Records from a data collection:

-- Opening Marker --

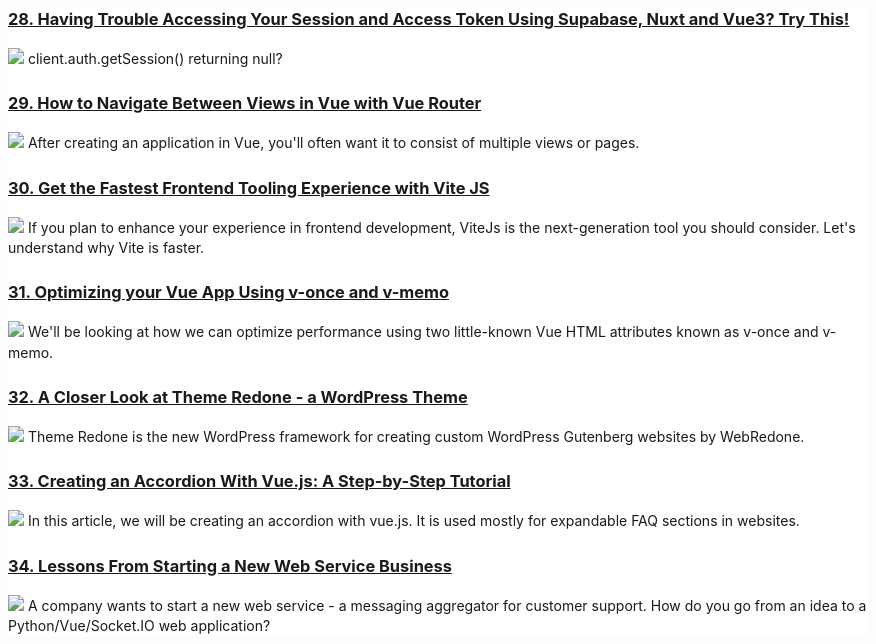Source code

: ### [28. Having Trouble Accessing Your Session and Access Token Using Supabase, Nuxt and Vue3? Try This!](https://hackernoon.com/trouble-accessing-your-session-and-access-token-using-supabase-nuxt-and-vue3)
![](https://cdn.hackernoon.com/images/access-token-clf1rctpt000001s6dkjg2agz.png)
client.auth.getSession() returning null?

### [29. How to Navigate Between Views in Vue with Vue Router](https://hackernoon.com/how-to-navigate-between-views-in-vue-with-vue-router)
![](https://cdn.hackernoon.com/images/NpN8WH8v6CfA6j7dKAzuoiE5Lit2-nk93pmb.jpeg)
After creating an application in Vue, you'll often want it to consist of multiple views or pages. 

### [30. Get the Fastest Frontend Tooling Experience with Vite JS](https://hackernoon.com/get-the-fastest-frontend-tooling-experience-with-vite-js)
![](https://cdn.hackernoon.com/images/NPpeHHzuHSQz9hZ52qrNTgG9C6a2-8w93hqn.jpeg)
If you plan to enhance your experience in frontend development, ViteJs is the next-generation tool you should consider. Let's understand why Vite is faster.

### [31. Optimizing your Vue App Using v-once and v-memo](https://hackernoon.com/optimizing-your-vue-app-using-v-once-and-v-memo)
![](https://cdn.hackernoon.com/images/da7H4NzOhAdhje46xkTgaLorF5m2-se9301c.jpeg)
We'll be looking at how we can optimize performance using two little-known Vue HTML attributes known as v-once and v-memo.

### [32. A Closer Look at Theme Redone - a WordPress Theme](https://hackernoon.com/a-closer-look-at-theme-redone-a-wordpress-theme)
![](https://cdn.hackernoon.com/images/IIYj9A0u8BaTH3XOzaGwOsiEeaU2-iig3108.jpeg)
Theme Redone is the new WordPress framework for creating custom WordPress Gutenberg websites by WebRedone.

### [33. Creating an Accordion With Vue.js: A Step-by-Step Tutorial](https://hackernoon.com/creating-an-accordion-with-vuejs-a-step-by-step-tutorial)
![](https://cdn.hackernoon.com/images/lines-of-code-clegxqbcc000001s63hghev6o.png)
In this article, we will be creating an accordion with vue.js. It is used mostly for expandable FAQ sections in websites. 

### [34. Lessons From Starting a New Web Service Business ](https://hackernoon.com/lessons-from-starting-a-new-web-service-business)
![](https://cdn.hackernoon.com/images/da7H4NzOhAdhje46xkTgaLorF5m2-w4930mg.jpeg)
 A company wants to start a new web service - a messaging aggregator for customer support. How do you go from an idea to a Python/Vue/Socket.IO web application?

-- Closing Marker --

One exact copy of the data is required, and it should hold no pictures.

Source code

: ### [28. Having Trouble Accessing Your Session and Access Token Using Supabase, Nuxt and Vue3? Try This!](https://hackernoon.com/trouble-accessing-your-session-and-access-token-using-supabase-nuxt-and-vue3)
![](https://cdn.hackernoon.com/images/access-token-clf1rctpt000001s6dkjg2agz.png)
client.auth.getSession() returning null?

### [29. How to Navigate Between Views in Vue with Vue Router](https://hackernoon.com/how-to-navigate-between-views-in-vue-with-vue-router)
![](https://cdn.hackernoon.com/images/NpN8WH8v6CfA6j7dKAzuoiE5Lit2-nk93pmb.jpeg)
After creating an application in Vue, you'll often want it to consist of multiple views or pages. 

### [30. Get the Fastest Frontend Tooling Experience with Vite JS](https://hackernoon.com/get-the-fastest-frontend-tooling-experience-with-vite-js)
![](https://cdn.hackernoon.com/images/NPpeHHzuHSQz9hZ52qrNTgG9C6a2-8w93hqn.jpeg)
If you plan to enhance your experience in frontend development, ViteJs is the next-generation tool you should consider. Let's understand why Vite is faster.

### [31. Optimizing your Vue App Using v-once and v-memo](https://hackernoon.com/optimizing-your-vue-app-using-v-once-and-v-memo)
![](https://cdn.hackernoon.com/images/da7H4NzOhAdhje46xkTgaLorF5m2-se9301c.jpeg)
We'll be looking at how we can optimize performance using two little-known Vue HTML attributes known as v-once and v-memo.

### [32. A Closer Look at Theme Redone - a WordPress Theme](https://hackernoon.com/a-closer-look-at-theme-redone-a-wordpress-theme)
![](https://cdn.hackernoon.com/images/IIYj9A0u8BaTH3XOzaGwOsiEeaU2-iig3108.jpeg)
Theme Redone is the new WordPress framework for creating custom WordPress Gutenberg websites by WebRedone.

### [33. Creating an Accordion With Vue.js: A Step-by-Step Tutorial](https://hackernoon.com/creating-an-accordion-with-vuejs-a-step-by-step-tutorial)
![](https://cdn.hackernoon.com/images/lines-of-code-clegxqbcc000001s63hghev6o.png)
In this article, we will be creating an accordion with vue.js. It is used mostly for expandable FAQ sections in websites. 

### [34. Lessons From Starting a New Web Service Business ](https://hackernoon.com/lessons-from-starting-a-new-web-service-business)
![](https://cdn.hackernoon.com/images/da7H4NzOhAdhje46xkTgaLorF5m2-w4930mg.jpeg)
 A company wants to start a new web service - a messaging aggregator for customer support. How do you go from an idea to a Python/Vue/Socket.IO web application?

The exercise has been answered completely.